Scan the records for the string "FilePolarity" and copy every line that holds it.

[Dataset records]
========================

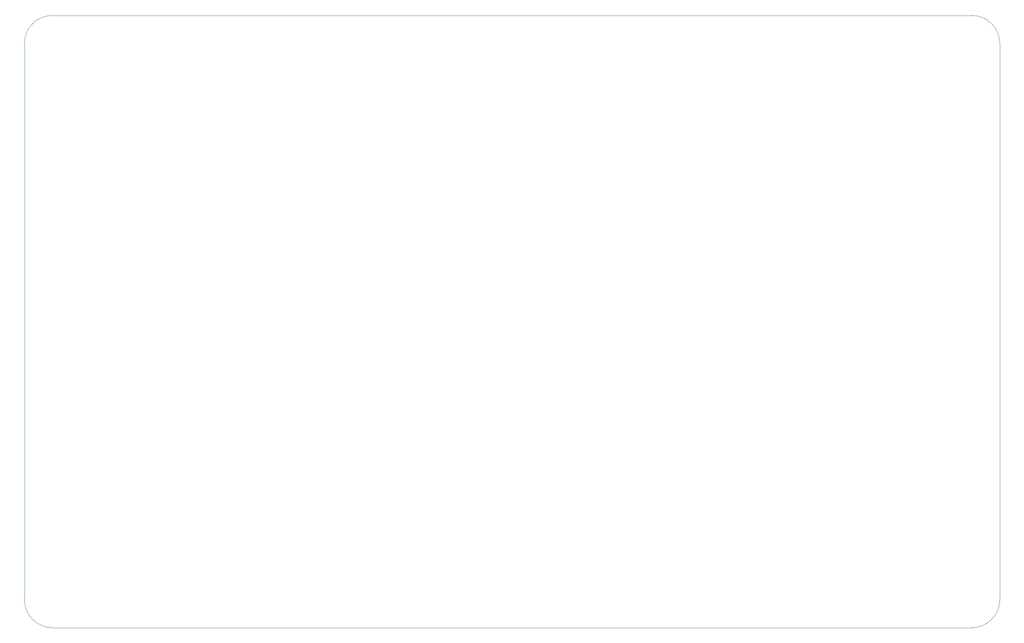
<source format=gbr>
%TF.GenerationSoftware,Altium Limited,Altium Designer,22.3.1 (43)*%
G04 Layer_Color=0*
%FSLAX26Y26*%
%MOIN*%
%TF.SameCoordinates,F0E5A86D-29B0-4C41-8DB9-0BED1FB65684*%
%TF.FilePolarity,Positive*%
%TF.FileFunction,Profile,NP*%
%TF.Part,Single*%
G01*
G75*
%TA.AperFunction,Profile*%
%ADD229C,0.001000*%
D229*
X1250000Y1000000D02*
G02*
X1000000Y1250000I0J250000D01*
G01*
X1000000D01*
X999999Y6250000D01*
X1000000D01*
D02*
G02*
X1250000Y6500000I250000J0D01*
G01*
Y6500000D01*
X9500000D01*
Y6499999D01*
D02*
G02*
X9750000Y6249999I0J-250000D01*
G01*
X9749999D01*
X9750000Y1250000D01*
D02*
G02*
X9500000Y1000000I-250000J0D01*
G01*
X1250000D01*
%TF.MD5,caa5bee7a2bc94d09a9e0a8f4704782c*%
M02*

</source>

========================

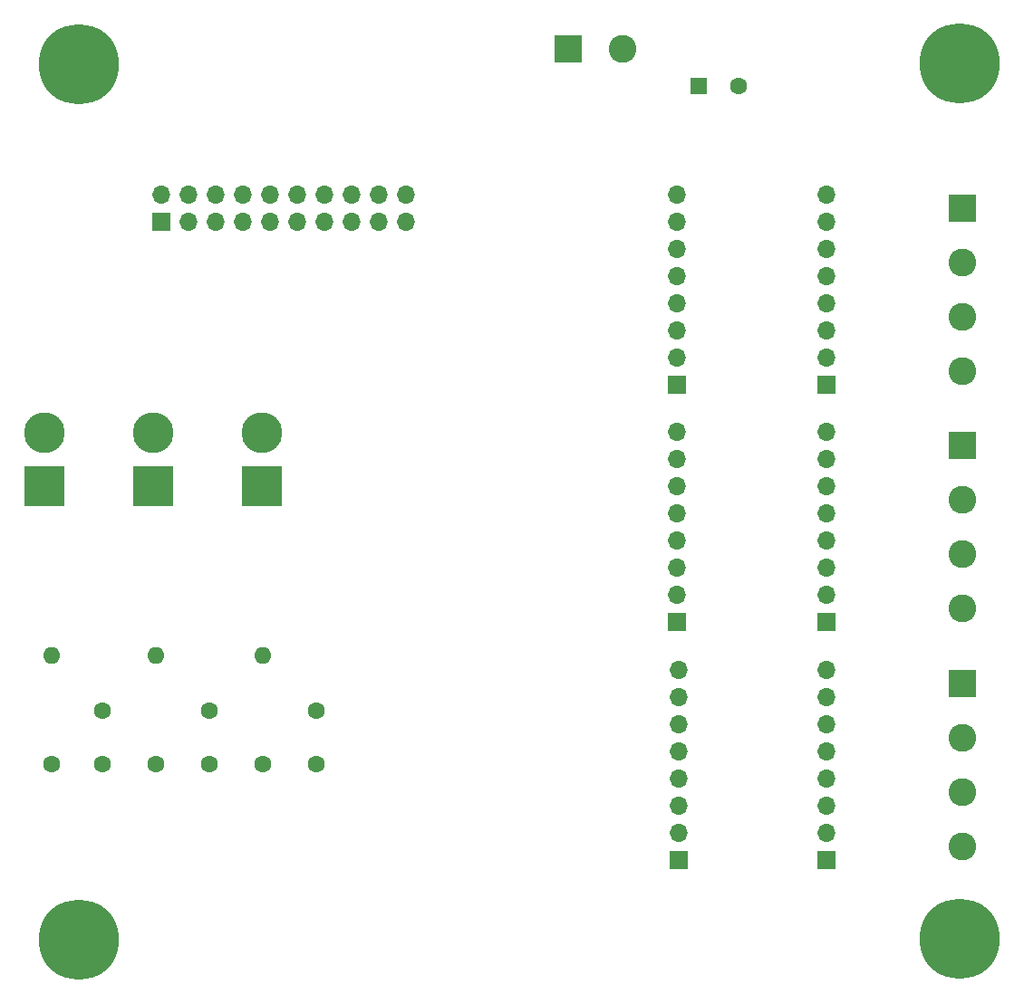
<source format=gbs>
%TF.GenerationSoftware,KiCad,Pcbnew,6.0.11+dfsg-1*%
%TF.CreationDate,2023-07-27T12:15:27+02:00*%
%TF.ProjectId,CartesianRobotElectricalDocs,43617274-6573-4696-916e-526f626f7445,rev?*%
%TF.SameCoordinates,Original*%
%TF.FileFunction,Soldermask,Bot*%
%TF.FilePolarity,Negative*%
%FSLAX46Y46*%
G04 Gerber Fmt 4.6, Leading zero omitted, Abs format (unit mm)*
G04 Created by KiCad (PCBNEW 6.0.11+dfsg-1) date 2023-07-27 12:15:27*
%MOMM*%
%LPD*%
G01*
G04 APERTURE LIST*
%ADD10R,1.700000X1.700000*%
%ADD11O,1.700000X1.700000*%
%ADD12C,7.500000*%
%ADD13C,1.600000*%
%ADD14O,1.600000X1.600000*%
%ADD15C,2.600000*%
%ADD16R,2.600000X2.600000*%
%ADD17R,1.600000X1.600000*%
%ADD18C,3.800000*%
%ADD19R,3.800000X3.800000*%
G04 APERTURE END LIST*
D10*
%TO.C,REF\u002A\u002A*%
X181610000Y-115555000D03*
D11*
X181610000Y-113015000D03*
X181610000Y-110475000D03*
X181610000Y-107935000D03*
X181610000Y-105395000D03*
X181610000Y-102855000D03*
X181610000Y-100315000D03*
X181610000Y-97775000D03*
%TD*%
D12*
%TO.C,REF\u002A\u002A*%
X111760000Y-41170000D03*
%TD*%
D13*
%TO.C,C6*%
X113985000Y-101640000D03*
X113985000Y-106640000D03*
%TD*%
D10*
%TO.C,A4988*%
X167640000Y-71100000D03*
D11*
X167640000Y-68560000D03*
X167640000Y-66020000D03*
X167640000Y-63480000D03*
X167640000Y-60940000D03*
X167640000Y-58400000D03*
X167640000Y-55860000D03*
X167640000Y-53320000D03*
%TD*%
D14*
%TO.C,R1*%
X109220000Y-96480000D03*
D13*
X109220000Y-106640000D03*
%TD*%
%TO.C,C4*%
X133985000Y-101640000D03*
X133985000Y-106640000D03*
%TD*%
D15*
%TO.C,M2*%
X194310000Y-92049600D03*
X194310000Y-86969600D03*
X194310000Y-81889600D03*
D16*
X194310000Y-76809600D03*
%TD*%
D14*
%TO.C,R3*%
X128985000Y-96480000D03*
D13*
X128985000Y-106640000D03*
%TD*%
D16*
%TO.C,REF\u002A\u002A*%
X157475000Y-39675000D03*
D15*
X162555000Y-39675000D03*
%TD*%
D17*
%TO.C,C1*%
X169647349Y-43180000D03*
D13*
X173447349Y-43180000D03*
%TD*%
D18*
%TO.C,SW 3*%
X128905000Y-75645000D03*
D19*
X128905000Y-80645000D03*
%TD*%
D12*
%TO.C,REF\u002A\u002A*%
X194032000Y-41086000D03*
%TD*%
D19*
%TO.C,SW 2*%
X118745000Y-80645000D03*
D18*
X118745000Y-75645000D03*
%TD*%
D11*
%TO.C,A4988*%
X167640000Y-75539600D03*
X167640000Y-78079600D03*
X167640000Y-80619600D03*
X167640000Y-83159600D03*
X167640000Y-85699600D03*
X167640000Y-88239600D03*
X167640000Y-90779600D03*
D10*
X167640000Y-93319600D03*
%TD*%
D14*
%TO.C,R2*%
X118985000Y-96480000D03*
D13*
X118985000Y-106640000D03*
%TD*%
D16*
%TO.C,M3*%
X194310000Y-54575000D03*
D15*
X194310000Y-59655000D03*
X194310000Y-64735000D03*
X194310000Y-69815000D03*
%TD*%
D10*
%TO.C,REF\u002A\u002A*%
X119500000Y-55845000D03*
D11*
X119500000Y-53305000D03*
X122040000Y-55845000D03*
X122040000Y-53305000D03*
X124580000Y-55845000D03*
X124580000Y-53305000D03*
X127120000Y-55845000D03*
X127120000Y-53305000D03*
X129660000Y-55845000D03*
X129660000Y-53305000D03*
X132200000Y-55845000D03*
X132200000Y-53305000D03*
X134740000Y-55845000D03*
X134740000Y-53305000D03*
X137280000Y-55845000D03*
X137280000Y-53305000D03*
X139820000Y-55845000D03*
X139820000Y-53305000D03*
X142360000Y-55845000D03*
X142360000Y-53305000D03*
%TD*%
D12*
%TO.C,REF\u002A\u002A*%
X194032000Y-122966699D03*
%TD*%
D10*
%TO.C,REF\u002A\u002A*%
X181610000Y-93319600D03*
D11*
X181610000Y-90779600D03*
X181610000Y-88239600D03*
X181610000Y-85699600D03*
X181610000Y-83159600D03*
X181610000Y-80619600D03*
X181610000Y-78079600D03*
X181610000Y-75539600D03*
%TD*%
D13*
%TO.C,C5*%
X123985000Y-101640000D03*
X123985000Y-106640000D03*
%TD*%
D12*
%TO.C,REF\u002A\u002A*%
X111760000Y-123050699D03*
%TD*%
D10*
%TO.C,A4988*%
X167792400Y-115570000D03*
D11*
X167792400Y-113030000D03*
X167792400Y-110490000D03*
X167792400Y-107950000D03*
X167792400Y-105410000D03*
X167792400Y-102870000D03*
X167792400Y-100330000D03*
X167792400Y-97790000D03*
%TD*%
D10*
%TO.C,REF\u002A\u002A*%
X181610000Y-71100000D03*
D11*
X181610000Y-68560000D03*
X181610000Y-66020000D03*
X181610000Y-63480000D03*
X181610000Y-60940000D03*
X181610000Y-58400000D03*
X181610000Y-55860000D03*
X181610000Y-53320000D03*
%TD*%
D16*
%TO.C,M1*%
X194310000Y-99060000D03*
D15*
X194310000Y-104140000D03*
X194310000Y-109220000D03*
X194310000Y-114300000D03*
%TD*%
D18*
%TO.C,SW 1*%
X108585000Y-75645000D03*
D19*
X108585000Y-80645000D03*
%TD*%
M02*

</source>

========================

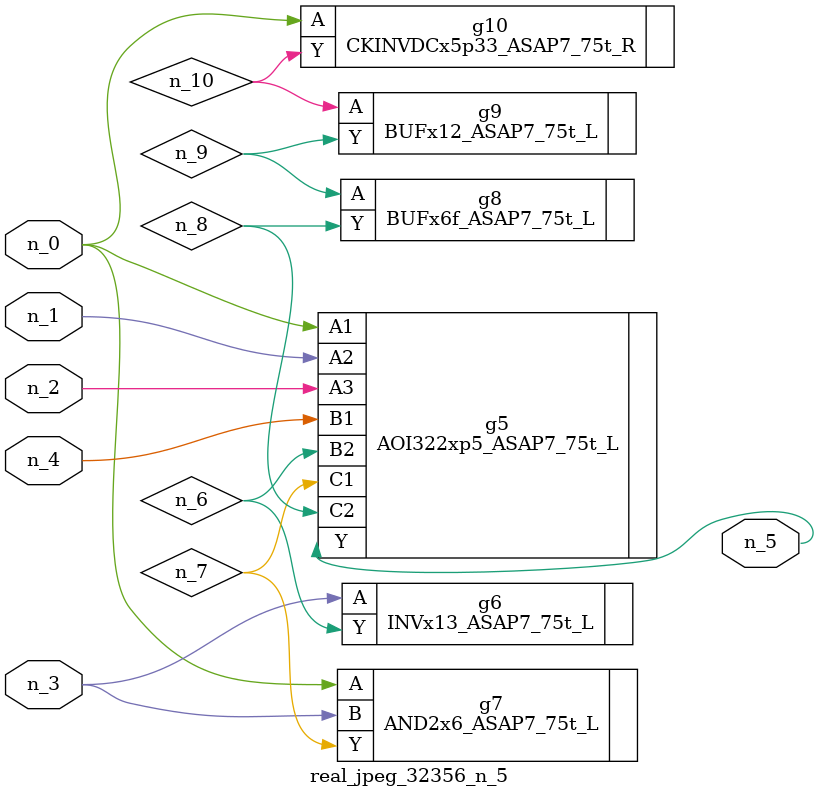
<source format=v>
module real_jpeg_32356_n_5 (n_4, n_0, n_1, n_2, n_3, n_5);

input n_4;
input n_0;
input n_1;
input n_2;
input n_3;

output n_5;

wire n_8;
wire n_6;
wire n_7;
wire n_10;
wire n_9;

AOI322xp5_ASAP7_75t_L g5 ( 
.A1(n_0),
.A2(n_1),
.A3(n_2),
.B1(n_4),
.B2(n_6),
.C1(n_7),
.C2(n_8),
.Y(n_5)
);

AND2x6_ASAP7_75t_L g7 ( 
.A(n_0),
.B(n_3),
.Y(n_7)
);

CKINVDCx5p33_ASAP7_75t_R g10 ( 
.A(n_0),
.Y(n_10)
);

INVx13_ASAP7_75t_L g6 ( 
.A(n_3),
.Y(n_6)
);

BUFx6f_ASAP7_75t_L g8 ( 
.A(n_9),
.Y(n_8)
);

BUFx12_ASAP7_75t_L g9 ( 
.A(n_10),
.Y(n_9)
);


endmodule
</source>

========================

* Task answer:
%TF.FilePolarity,Positive*%
%TF.FilePolarity,Negative*%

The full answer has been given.